Que faire immédiatement

  1. Stopper tout nouveau virement et les demandes suspectes.
  2. Appeler le numéro officiel de votre banque (dos de carte/site) pour vérification.
  3. Demander l’ouverture d’incident, un n° de dossier et un rappel de fonds.
  4. Si ordre en attente : exiger annulation / blocage en agence ou en ligne.
  5. Changer les mots de passe si compromission e-mail / messagerie.
  6. Couper les accès externes (applications d’accès à distance, IBAN frauduleux enregistré).
  7. Déposer les signalements utiles (PHAROS/Perceval), puis conserver les preuves.

Modèle utile : « Rappel de fonds (virement) » via les modèles.

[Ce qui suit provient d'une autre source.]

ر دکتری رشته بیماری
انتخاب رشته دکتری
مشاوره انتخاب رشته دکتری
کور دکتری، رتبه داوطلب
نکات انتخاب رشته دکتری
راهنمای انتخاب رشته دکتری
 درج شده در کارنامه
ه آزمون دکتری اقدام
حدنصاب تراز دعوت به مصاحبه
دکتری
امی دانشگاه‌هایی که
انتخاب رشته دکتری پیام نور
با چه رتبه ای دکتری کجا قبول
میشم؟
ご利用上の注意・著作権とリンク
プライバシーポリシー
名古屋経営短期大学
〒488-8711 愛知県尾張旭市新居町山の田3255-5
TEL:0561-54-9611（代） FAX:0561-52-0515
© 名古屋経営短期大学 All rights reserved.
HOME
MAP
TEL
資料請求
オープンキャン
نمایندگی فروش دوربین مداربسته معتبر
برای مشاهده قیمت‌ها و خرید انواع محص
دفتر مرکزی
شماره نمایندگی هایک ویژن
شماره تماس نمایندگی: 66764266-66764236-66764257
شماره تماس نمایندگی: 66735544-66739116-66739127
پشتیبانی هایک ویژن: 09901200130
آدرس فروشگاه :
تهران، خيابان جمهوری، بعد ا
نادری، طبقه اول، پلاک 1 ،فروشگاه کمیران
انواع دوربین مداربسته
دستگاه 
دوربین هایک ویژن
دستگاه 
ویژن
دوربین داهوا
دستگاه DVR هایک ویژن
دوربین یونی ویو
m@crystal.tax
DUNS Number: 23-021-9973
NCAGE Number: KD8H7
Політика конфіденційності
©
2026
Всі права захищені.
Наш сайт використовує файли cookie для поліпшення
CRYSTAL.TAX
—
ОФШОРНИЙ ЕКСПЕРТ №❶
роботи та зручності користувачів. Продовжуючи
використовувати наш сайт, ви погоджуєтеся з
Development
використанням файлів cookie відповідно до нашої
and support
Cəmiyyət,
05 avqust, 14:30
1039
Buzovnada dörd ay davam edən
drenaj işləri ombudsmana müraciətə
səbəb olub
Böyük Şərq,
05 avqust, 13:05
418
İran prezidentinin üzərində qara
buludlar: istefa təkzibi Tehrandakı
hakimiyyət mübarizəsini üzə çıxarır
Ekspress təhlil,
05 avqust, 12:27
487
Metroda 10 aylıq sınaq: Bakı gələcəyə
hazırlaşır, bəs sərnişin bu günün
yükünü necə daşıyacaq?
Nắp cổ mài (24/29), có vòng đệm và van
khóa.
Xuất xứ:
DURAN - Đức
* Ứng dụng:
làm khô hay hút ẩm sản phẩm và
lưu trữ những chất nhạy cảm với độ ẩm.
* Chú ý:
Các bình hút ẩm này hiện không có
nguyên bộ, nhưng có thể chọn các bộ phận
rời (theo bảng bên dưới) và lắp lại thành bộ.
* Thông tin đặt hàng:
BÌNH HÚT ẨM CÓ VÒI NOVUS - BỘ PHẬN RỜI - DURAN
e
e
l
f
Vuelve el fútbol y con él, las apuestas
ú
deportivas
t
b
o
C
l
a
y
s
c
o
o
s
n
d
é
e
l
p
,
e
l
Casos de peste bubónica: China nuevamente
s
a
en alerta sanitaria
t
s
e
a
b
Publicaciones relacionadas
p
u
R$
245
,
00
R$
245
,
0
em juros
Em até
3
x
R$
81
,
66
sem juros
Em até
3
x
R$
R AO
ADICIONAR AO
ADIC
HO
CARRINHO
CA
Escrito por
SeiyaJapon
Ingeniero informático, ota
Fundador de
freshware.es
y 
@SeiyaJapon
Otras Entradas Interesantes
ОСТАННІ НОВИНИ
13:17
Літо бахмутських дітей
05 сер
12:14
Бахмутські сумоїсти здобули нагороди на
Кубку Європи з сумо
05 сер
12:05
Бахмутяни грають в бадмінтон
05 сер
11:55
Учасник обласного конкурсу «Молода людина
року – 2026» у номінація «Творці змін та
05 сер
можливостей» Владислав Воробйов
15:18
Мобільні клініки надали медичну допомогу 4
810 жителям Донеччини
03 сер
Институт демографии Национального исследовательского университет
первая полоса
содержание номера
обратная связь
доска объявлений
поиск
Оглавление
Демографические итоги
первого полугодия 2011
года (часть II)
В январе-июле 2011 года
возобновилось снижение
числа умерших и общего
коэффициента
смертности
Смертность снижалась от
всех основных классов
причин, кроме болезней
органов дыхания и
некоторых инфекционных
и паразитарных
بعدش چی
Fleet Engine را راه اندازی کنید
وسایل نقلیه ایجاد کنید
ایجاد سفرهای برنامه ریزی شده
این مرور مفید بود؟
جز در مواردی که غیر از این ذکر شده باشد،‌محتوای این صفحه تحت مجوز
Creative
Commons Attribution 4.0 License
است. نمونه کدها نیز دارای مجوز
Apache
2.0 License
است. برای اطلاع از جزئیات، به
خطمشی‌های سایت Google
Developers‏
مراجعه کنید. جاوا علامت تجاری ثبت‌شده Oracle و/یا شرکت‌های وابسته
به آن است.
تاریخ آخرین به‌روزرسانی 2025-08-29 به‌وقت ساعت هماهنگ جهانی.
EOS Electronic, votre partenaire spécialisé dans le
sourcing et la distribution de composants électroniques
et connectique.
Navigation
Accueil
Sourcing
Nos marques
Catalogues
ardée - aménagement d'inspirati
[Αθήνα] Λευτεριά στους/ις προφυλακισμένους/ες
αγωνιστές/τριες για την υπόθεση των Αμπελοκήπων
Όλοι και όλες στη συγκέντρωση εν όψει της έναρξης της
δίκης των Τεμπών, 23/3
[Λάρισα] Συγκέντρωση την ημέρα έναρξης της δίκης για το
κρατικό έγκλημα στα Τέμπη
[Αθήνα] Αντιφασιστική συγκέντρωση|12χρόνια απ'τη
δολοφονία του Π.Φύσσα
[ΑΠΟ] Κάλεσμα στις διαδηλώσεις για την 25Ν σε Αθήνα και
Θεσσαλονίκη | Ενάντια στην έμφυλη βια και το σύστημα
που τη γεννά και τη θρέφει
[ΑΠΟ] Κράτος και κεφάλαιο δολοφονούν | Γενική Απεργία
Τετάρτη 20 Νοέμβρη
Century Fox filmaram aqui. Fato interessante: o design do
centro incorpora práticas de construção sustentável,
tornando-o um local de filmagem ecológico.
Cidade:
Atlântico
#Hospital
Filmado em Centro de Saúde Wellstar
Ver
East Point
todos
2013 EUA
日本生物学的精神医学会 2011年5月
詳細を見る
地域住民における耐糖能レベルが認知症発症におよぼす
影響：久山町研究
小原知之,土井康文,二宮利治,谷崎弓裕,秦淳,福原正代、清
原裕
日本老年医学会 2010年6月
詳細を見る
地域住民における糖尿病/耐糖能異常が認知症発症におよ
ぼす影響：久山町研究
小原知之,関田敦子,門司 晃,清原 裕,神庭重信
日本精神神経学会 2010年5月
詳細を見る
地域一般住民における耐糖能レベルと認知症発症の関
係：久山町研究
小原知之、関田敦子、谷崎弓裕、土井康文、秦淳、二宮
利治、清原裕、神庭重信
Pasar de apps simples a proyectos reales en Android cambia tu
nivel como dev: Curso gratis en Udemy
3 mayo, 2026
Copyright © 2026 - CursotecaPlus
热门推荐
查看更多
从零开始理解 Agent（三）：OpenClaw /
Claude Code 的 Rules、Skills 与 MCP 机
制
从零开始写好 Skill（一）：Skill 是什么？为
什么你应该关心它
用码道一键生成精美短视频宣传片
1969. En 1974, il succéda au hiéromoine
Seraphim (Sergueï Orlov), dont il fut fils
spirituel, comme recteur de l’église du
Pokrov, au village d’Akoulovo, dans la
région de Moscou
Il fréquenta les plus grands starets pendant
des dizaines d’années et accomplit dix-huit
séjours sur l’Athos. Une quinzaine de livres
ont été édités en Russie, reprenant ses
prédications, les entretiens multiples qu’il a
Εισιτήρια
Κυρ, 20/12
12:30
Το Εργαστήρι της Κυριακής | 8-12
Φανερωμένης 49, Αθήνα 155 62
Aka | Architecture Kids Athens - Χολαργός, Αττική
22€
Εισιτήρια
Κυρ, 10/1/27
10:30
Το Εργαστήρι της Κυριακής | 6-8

Si l’argent est déjà parti

Côté banque

  • Appeler l’urgence/gestion et signaler une fraude au virement.
  • Exiger le rappel de fonds et l’alerte de la banque bénéficiaire.
  • Obtenir un suivi écrit (statut, réponse).
  • Activer un blocage sur l’IBAN incriminé.

Côté autorités

Important : refuser tout « paiement complémentaire » pour soi-disant débloquer les fonds.

Preuves à conserver

  • Ordre de virement, relevé, IBAN/raison sociale du bénéficiaire.
  • Messages originaux (e-mails, entêtes complets, pièces jointes/SMS).
  • Journal interne (qui a validé, procédure inhabituelle, urgence imposée).

Prévenir la récidive

  • Double validation IBAN pour tout changement avec contrôle via numéro déjà connu.
  • Procédure « 4-yeux » pour les paiements exceptionnels.
  • Chaîne e-mail durcie : 2FA + anti-usurpation (DMARC/DKIM/SPF).
  • Modèle interne de changement IBAN (format prévu, confirmation hors e-mail).
  • Formation anti-BEC : jamais « urgent & confidentiel » uniquement par e-mail/téléphone.

Questions fréquentes

SEPA instantané vs classique : quelles chances ?
Instantané : chances très faibles (crédit immédiat). Classique : meilleures sous 24–72 h avec rappel de fonds rapide.
On me répond « irrévocable ». Que demander quand même ?
Ouverture d’incident, n° de dossier, rappel de fonds, alerte de la banque bénéficiaire, blocage IBAN, suivi écrit.
Sans UETR, que fournir ?
Référence interne, date/heure, montant, IBAN émetteur/bénéficiaire, libellé exact, copies d’écran et justificatif.
Délais de réponse de la banque bénéficiaire ?
Généralement quelques jours ouvrés ; demander un point de statut écrit.
Faut-il déposer plainte si les fonds reviennent ?
Oui, pour la traçabilité et l’éventuelle suite pénale ; joindre les pièces et références.